**Exercise description**
Please give again, word for word, the lines that lie between the start of the listing below and the line with "right elbow: (105, 238)", both included.

● ● ● ● ● ● ●

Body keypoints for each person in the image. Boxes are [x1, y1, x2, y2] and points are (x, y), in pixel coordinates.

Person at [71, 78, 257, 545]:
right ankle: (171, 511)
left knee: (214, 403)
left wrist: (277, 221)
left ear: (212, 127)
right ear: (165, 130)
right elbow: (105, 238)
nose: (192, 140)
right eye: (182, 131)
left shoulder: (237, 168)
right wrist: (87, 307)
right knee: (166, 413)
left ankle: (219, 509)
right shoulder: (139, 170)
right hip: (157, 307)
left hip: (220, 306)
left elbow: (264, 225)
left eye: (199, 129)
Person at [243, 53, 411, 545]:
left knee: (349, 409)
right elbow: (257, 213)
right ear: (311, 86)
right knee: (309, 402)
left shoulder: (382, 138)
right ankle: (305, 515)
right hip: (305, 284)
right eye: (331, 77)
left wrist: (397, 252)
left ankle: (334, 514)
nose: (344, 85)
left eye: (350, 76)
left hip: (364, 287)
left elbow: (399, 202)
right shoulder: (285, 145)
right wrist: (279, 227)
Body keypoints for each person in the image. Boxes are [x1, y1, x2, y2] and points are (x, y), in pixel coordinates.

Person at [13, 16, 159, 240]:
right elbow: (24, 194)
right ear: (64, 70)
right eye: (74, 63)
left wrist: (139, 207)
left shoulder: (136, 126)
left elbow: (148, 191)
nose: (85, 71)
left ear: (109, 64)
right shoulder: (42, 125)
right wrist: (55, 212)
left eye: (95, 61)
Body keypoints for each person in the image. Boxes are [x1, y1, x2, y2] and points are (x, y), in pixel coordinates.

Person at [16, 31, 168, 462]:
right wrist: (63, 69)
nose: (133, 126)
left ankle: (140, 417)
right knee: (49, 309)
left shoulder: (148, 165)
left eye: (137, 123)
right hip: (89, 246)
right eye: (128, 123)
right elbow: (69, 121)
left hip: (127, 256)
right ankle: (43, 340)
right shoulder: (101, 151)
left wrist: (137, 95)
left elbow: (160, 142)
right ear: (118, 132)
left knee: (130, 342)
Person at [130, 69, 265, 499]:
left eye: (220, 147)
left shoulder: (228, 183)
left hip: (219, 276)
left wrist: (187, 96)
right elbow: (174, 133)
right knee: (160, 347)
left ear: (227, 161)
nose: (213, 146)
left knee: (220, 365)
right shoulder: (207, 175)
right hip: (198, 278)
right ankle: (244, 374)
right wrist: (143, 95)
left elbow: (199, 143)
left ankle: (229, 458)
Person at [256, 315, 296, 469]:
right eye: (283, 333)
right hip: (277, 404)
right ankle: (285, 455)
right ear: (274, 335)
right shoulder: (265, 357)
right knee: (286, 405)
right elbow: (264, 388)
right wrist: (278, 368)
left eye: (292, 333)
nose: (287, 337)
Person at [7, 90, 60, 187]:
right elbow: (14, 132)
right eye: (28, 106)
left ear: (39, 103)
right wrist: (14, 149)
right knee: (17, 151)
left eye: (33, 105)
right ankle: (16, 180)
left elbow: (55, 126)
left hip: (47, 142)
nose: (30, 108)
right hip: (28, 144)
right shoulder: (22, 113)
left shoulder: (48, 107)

● ● ● ● ● ● ●

**Result of the task**
Body keypoints for each person in the image. Boxes are [x1, y1, x2, y2] and points are (x, y), in pixel coordinates.

Person at [71, 78, 257, 545]:
right ankle: (171, 511)
left knee: (214, 403)
left wrist: (277, 221)
left ear: (212, 127)
right ear: (165, 130)
right elbow: (105, 238)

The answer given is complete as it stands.